- _What to produce_: Reproduce without any change the lines of the records that start with the line containing "Why This Project?" and run through the end of the records.

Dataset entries

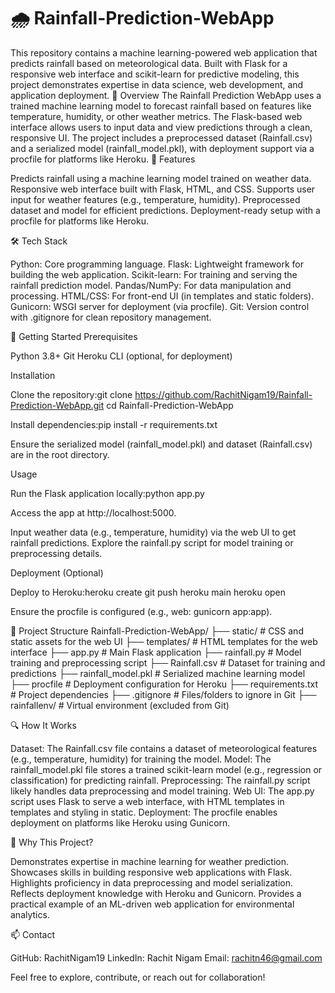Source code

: # 🌧️ Rainfall-Prediction-WebApp
This repository contains a machine learning-powered web application that predicts rainfall based on meteorological data. Built with Flask for a responsive web interface and scikit-learn for predictive modeling, this project demonstrates expertise in data science, web development, and application deployment.
📖 Overview
The Rainfall Prediction WebApp uses a trained machine learning model to forecast rainfall based on features like temperature, humidity, or other weather metrics. The Flask-based web interface allows users to input data and view predictions through a clean, responsive UI. The project includes a preprocessed dataset (Rainfall.csv) and a serialized model (rainfall_model.pkl), with deployment support via a procfile for platforms like Heroku.
🎯 Features

Predicts rainfall using a machine learning model trained on weather data.
Responsive web interface built with Flask, HTML, and CSS.
Supports user input for weather features (e.g., temperature, humidity).
Preprocessed dataset and model for efficient predictions.
Deployment-ready setup with a procfile for platforms like Heroku.

🛠️ Tech Stack

Python: Core programming language.
Flask: Lightweight framework for building the web application.
Scikit-learn: For training and serving the rainfall prediction model.
Pandas/NumPy: For data manipulation and processing.
HTML/CSS: For front-end UI (in templates and static folders).
Gunicorn: WSGI server for deployment (via procfile).
Git: Version control with .gitignore for clean repository management.

🚀 Getting Started
Prerequisites

Python 3.8+
Git
Heroku CLI (optional, for deployment)

Installation

Clone the repository:git clone https://github.com/RachitNigam19/Rainfall-Prediction-WebApp.git
cd Rainfall-Prediction-WebApp


Install dependencies:pip install -r requirements.txt


Ensure the serialized model (rainfall_model.pkl) and dataset (Rainfall.csv) are in the root directory.

Usage

Run the Flask application locally:python app.py


Access the app at http://localhost:5000.


Input weather data (e.g., temperature, humidity) via the web UI to get rainfall predictions.
Explore the rainfall.py script for model training or preprocessing details.

Deployment (Optional)

Deploy to Heroku:heroku create
git push heroku main
heroku open


Ensure the procfile is configured (e.g., web: gunicorn app:app).

📂 Project Structure
Rainfall-Prediction-WebApp/
├── static/                      # CSS and static assets for the web UI
├── templates/                   # HTML templates for the web interface
├── app.py                       # Main Flask application
├── rainfall.py                  # Model training and preprocessing script
├── Rainfall.csv                 # Dataset for training and predictions
├── rainfall_model.pkl           # Serialized machine learning model
├── procfile                     # Deployment configuration for Heroku
├── requirements.txt             # Project dependencies
├── .gitignore                   # Files/folders to ignore in Git
├── rainfallenv/                 # Virtual environment (excluded from Git)

🔍 How It Works

Dataset: The Rainfall.csv file contains a dataset of meteorological features (e.g., temperature, humidity) for training the model.
Model: The rainfall_model.pkl file stores a trained scikit-learn model (e.g., regression or classification) for predicting rainfall.
Preprocessing: The rainfall.py script likely handles data preprocessing and model training.
Web UI: The app.py script uses Flask to serve a web interface, with HTML templates in templates and styling in static.
Deployment: The procfile enables deployment on platforms like Heroku using Gunicorn.

🌟 Why This Project?

Demonstrates expertise in machine learning for weather prediction.
Showcases skills in building responsive web applications with Flask.
Highlights proficiency in data preprocessing and model serialization.
Reflects deployment knowledge with Heroku and Gunicorn.
Provides a practical example of an ML-driven web application for environmental analytics.

📫 Contact

GitHub: RachitNigam19
LinkedIn: Rachit Nigam
Email: rachitn46@gmail.com

Feel free to explore, contribute, or reach out for collaboration!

- _Finished exercise_:
🌟 Why This Project?

Demonstrates expertise in machine learning for weather prediction.
Showcases skills in building responsive web applications with Flask.
Highlights proficiency in data preprocessing and model serialization.
Reflects deployment knowledge with Heroku and Gunicorn.
Provides a practical example of an ML-driven web application for environmental analytics.

📫 Contact

GitHub: RachitNigam19
LinkedIn: Rachit Nigam
Email: rachitn46@gmail.com

Feel free to explore, contribute, or reach out for collaboration!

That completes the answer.